Before they can use the tunnel, our initial two Frenchman plus Rosenthal (a rich jew who receives lavish care packages from home) are transferred to a new camp – one run by a stiffly strict Stroheim (is there any other kind of Stroheim?), now in a back/neck brace from an injury. They immediately set about planning their escape again. Boldieu causes a distraction while the other two climb down a handmade rope. Stroheim is extremely depressed to have to shoot down Boldieu, a man he considered too respectful to break the prison rules.

Gabin and Dallo on the run:

Finally, a section that proved unexpectedly resonant with Essential Killing – a prisoner on the run encounters a woman living alone (the lead actress of the film, not appearing until the last fifteen minutes) who brings him in and cares for him. Rosenthal has a leg injury, but overall the guys are in better shape than Vincent Gallo was, and Gabin falls for the lovely Dita Parlo (Renoir was always casting actors from L’Atalante), a German civilian with a young son, whose husband and brothers have all died in the war. The men walk off through Switzerland, Gabin hoping to return. But Renoir obviously doesn’t believe he will.

P. Cowie on the audio commentary:

“War is a great illusion,” said Renoir on another occasion, “with its hopes unfulfilled, its promises never kept.” Of course the interesting thing is that [Marechal and Rosenthal] say farewell to each other with no plans to meet, whereas in the original scenario, Bazin claims that the two fugitives had arranged a rendezvous at Maxime’s in Paris for the first Christmas Eve after the war, and the last shot would show “December 24, 1918,” and their table, reserved but empty in the midst of the busy restaurant, as though even their friendship had been an illusion. . . . Many years later, when Renoir was asked about war films and their effectiveness, he replied soberly, “In 1936 I made a picture named Grand Illusion in which I tried to express all my deep feelings for the cause of peace. This film was very successful. Three years later, the war broke out.”

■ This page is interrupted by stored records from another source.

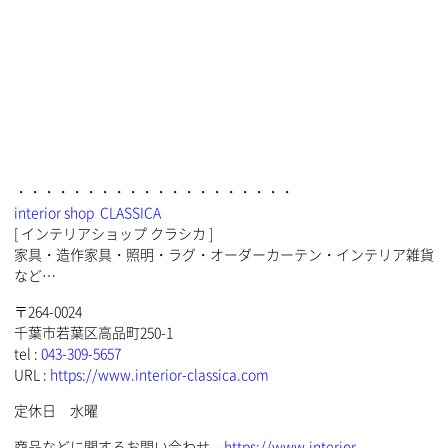
・・・・・・・・・・・・・・・・・・・・
interior shop CLASSICA
[ インテリアショップ クラシカ ]
家具・造作家具・照明・ラグ・オーダーカーテン・インテリア雑貨
など…
〒264-0024
千葉市若葉区高品町250-1
tel :
043-309-5657
URL :
https://www.interior-classica.com
定休日 水曜
商品などに関するお問い合わせ→
https://www.interior-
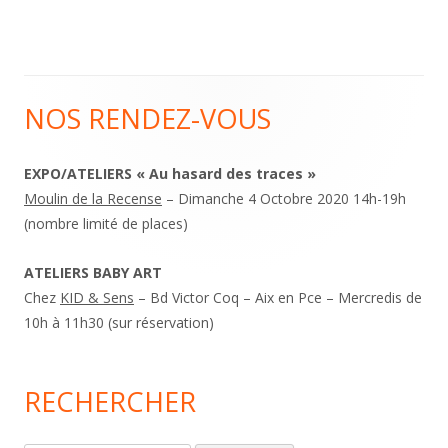
NOS RENDEZ-VOUS
Main
Sidebar
EXPO/ATELIERS « Au hasard des traces »
Moulin de la Recense
– Dimanche 4 Octobre 2020 14h-19h
(nombre limité de places)
ATELIERS BABY ART
Chez
KID & Sens
– Bd Victor Coq – Aix en Pce – Mercredis de
10h à 11h30 (sur réservation)
RECHERCHER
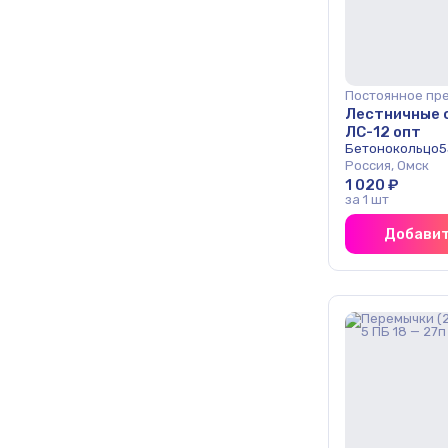
Постоянное пр
Лестничные 
ЛС-12 опт
Бетонокольцо5
Россия, Омск
1 020 ₽
за 1 шт
Добавит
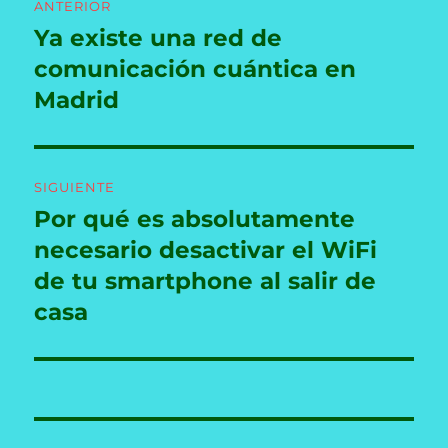
ANTERIOR
de
Ya existe una red de
Entrada
anterior:
comunicación cuántica en
entradas
Madrid
SIGUIENTE
Por qué es absolutamente
Entrada
siguiente:
necesario desactivar el WiFi
de tu smartphone al salir de
casa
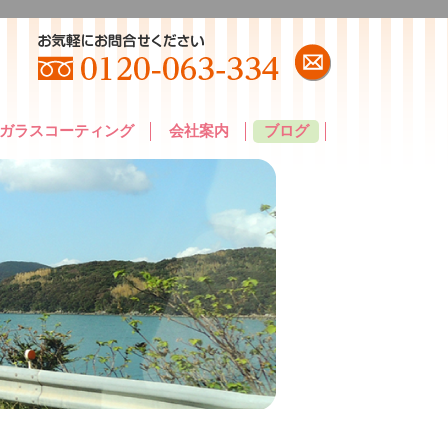
ガラスコーティング
会社案内
ブログ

Watched the four-hour TCM reconstructed version over a few days. Liked it pretty well. Excellent intro to McTeague’s character: finds an injured bird while mining and picks it up… another miner knocks it out of his hand, so McTeague hurls the guy down a hill. Oh, and the slang between McTeague and Marcus is fun. The elderly neighbors and junk dealers provide nice counterpoints to McTeague’s relationship with his wife, and the movie keeps coming back to the heavy-handed theme of greed. I’d wondered if it had just been a four-hour movie in 1924 that Stroheim had edited himself whether anyone would talk about it half as much today. Is it THAT important a film, or is the fact that most of the footage was destroyed by the studio the thing that makes it important? Anyway, cool movie, glad I saw it. Not quite as nice as Sunrise (but what is?) and the story’s a bit of a bummer. Appropriate ending, anyway (and nicely tinted desert scenes).